One of the books I read when I was doing my teaching diploma was Jean Aitchison’s Language Change: Progress or Decay? While Linguistic conservatives tend to decry any borrowing, I tend to sympathise with them only when there already exists a word in the home language. However, some of the “native” words are often made-up abortions. Is it any surprise that αντισφαίριση, καλαθοσφαίριση and πετοσφαίριση lost out to τένις, μπάσκετ and βόλεϊ respectively? I cannot remember the exact reason or time, but for a while ‘fatwa’ appeared in Greek media. I cannot remember if it was written in the Latin alphabet or transliterated, but it irked me that supposedly educated people in the media did not seem to know that Greek already had a word, albeit itself a borrowing: φετφάς.
Being in the company of young people gives you an inkling into what’s going on linguistically, so I can now give my reading public (all nine of you) another borrowing that has entered the language, νέρντουλας, which obviously means nerd.
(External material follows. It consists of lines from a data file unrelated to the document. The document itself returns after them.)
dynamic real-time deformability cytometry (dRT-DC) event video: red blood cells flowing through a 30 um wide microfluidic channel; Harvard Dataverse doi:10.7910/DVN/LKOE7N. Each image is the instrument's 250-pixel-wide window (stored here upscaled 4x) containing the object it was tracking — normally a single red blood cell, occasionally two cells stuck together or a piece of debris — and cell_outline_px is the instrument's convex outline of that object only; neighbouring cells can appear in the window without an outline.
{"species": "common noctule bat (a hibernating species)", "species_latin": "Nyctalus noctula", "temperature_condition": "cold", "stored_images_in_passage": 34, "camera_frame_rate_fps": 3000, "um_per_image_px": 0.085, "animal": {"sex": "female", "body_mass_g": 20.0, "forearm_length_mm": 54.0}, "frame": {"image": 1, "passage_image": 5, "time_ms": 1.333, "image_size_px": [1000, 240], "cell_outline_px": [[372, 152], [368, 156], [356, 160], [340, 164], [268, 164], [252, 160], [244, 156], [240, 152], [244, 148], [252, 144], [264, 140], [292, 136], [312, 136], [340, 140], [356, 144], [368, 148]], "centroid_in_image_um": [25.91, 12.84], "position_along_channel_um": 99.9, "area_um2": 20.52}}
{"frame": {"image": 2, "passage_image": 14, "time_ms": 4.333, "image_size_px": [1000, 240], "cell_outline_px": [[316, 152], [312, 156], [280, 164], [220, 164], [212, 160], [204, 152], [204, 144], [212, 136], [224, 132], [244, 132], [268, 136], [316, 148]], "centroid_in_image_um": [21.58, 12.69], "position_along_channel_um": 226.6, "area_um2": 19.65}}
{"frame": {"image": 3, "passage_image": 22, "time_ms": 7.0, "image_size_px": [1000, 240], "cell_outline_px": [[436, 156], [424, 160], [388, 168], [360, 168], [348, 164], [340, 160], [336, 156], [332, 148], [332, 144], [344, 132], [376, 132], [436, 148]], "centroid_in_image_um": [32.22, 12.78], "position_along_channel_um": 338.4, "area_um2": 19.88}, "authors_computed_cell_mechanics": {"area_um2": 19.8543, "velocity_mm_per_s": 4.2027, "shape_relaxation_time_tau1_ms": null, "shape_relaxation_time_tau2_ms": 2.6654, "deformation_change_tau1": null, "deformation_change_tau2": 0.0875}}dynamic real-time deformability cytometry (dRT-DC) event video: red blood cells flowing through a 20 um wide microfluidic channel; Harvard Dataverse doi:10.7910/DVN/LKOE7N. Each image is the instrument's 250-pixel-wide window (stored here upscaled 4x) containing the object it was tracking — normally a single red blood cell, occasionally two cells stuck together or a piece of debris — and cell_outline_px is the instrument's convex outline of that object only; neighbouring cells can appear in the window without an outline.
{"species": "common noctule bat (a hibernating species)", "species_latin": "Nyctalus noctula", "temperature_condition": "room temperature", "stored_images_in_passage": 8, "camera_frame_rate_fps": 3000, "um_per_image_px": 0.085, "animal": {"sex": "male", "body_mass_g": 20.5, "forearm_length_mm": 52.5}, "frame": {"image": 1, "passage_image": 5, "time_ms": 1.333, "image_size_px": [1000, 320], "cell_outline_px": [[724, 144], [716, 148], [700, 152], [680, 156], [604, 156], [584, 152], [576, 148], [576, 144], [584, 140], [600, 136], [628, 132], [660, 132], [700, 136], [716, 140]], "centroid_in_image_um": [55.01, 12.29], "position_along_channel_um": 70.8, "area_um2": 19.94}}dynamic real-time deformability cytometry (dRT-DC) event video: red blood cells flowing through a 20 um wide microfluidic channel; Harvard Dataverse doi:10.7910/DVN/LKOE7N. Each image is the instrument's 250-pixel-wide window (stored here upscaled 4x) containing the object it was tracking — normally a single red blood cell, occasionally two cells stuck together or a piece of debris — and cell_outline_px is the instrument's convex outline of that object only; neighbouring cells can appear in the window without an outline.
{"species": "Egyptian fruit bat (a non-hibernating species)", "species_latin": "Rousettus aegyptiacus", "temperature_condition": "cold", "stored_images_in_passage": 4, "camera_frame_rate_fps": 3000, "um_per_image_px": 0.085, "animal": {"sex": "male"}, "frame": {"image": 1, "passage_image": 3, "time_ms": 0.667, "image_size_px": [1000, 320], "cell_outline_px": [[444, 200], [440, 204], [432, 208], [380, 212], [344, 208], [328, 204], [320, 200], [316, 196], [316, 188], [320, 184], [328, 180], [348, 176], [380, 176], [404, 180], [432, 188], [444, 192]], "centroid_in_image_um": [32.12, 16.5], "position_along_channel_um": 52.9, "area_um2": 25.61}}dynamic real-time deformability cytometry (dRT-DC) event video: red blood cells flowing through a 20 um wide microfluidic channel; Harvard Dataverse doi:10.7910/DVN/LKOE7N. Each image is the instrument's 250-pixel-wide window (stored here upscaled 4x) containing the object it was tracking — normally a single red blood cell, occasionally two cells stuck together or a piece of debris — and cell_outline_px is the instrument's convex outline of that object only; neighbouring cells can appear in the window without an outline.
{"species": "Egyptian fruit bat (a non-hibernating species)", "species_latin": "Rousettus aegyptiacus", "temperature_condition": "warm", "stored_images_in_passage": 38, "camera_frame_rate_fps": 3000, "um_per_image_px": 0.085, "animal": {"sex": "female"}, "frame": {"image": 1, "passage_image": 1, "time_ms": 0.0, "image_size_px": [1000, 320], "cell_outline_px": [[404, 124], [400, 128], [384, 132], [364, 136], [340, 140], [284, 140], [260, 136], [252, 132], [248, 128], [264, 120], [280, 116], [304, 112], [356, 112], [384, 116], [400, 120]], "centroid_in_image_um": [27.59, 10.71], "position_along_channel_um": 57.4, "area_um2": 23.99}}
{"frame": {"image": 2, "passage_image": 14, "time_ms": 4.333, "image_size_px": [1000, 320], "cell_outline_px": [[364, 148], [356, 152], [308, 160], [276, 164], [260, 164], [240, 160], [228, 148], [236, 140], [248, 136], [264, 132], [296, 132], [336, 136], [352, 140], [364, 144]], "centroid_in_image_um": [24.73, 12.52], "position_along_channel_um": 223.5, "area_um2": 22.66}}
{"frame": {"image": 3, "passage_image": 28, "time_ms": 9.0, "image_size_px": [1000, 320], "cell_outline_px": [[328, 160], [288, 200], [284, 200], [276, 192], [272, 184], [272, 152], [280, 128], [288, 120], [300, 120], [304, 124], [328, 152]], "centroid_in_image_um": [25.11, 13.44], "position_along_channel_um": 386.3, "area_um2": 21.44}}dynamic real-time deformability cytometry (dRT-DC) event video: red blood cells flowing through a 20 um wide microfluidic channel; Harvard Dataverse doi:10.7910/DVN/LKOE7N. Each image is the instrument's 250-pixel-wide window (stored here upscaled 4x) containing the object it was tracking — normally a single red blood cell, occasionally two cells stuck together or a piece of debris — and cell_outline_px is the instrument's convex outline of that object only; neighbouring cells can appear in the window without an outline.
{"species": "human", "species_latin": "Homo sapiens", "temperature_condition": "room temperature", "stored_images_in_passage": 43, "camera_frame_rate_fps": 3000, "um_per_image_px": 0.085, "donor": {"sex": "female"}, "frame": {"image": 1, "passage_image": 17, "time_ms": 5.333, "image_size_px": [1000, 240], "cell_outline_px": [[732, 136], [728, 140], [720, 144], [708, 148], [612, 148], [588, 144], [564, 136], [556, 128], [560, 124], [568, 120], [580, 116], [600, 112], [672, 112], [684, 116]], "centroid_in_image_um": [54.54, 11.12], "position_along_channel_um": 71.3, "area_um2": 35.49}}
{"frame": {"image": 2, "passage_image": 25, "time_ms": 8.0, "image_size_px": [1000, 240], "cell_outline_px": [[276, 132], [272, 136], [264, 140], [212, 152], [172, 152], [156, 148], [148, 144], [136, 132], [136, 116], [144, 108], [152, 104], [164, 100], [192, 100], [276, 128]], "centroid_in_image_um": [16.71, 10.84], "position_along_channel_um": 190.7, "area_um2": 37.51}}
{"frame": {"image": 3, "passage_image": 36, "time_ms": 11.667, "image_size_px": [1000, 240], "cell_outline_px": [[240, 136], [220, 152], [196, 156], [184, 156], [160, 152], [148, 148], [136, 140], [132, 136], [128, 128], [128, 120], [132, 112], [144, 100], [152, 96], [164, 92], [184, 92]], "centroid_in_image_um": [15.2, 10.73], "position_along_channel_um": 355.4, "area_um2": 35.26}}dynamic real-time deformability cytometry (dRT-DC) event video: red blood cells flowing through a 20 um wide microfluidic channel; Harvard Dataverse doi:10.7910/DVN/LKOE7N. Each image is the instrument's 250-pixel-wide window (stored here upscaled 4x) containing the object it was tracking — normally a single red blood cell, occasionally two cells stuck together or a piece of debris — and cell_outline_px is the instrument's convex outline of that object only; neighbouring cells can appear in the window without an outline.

To be honest, I quite like the fact that Greek youth has Hellenized the word. It’s much more euphonic than the clumsy νερντ.
Going back to Jean Aitchison, if I remember correctly, she accepted language change as inevitable. For me, the issue is simple. It’s the battle of the syllables; why use a 5- or 6-syllable word when you can use two or three? To use another example, in French “fin de la semaine” suffered the same fate as πετοσφαίριση.